“When you hear strong emotions, especially anger, your natural tendency is to back away and perhaps cross your arms to protect yourself. If you want to help someone with their pain, I suggest leaning forward toward the person with an open posture.” I heard this counter-intuitive advice from a small group training facilitator who was showing us how to help sexual abuse victims process their emotions. This guidance was against all my natural tendencies but has been most useful in helping others with strong emotions.
Many people are afraid of strong emotions but the Old Testament Psalms demonstrate that God is not afraid of our feelings. Expressing deep emotions can be risky. The authors of the Psalms risked their true feelings with God, feeling of anger, rage, disappointment, depression, hope, dreams, and failure. Knowing that “All Scripture is breathed out by God (Mounce Translation)” means that the Psalms were co-authored by God and the human author. God is right in the middle of our anguish, right in the middle of our pain, ready to help us deal with it.
I also knew it was more important for him to express his anger to me than for me to be right.
One day my teenage son, who was usually quiet with his criticisms, was so upset that he let me have it with all he could. He was angry for a whole series of reasons. Some of those reasons were simply not true or were not the full truth. I knew I could correct his information but I also knew it was more important for him to express his anger to me than for me to be right. He trusted me enough to take a chance and let me have it. I needed to be a safe place to receive his feelings. It has been many years since this happened and now my son is a father to four children. I can say that my son is a better father than I ever was.
One of the most important lessons I have learned working with traumatized people is that feelings cannot be stopped by someone from the outside. Only the person themselves can turn off the strong voice of emotion. If someone feels left out, you cannot reason them into feeling accepted. If someone feels ignored, apologies will not change their mind; only long-term changed behavior can do that. If someone feels unsafe, you have to accept this and not argue with them or convince them they are safe. Demonstrating safety over a long period of time is how to embody safety.
Instead they tortured him with their logic.
When Job lost his family business and all of his children there was nothing that could console him. He sat alone in dust and ashes. His friends came and sat with him without saying a word. They did the best thing to help him, not advising him, not counseling him, not trying to explain - but sitting with him in his pain. They demonstrated their solidarity with him in his loss by mourning with him. Every good thing then came unwound when they opened their mouths to “comfort” him. Instead they tortured him with their logic. It is a pathetic scene to watch a man who has lost everything arguing with his so-called friends.

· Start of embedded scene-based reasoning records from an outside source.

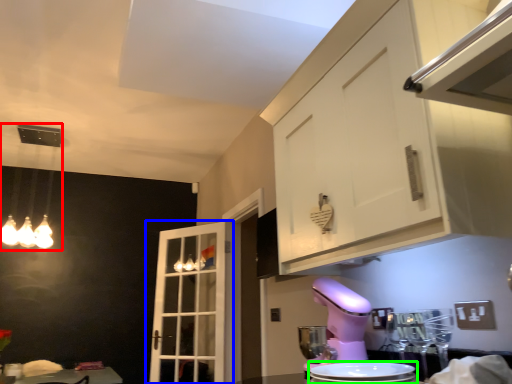
Question: Based on their relative distances, which object is farther from light fixture (highlighted by a red box)? Choose from door (highlighted by a blue box) and appliance (highlighted by a green box).

Choices:
 (A) door
 (B) appliance

Answer: (B)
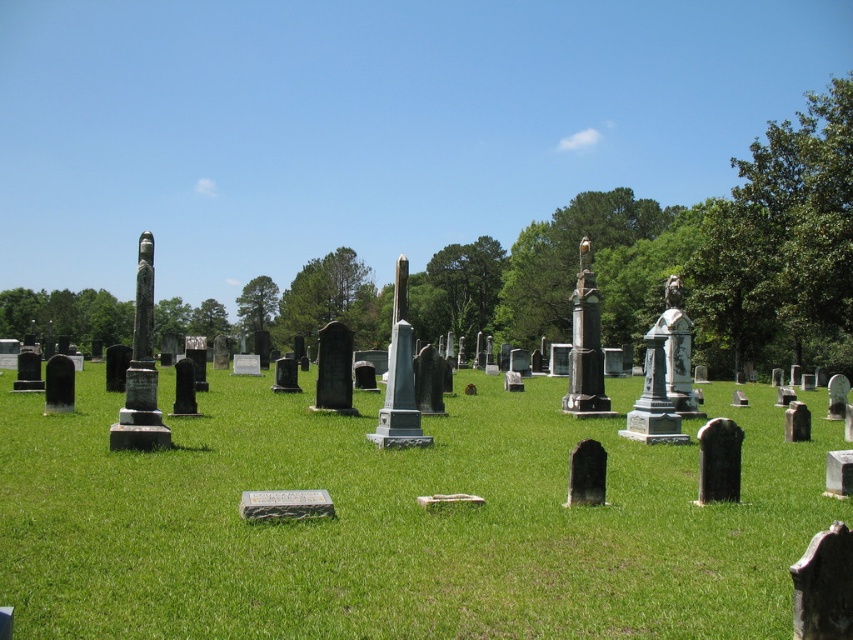
Question: Which is nearer to the polished bronze statue at center-right?

Choices:
 (A) green stone monument at center
 (B) green leafy tree at upper right
 (C) green marble monument at center
 (D) green leafy tree at center

Answer: (C)

Question: Based on their relative distances, which object is farther from the green stone monument at center?

Choices:
 (A) green leafy tree at upper right
 (B) polished bronze statue at center-right
 (C) green marble monument at center
 (D) polished stone statue at center

Answer: (B)

Question: Does green leafy tree at upper right appear on the right side of polished bronze statue at center-right?

Choices:
 (A) yes
 (B) no

Answer: (A)

Question: Is green leafy tree at upper right positioned behind polished stone statue at center?

Choices:
 (A) yes
 (B) no

Answer: (A)

Question: Does green grass at center have a larger size compared to green leafy tree at center?

Choices:
 (A) no
 (B) yes

Answer: (A)

Question: Which point is farther to the camera?

Choices:
 (A) (846, 176)
 (B) (149, 422)
 (C) (3, 304)
 (D) (260, 280)

Answer: (C)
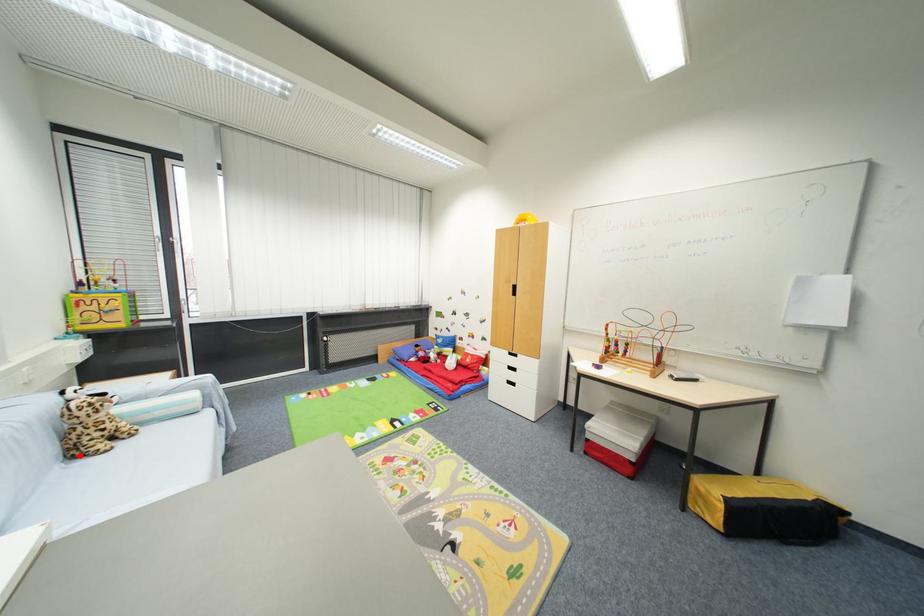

A younger man named Elihu intervened and began to get the conversation in a more productive mode. Then God intervened and set the record straight. He told the truth and let everyone know that life is full of mystery and small minds don’t do well trying to explain the unexplainable. When it was all said and done God healed Job, restored his fortunes, and gave him twice as many children. The lesson of Job is; identify with the sufferers, demonstrate solidarity, don’t try to have all the answers, and trust God.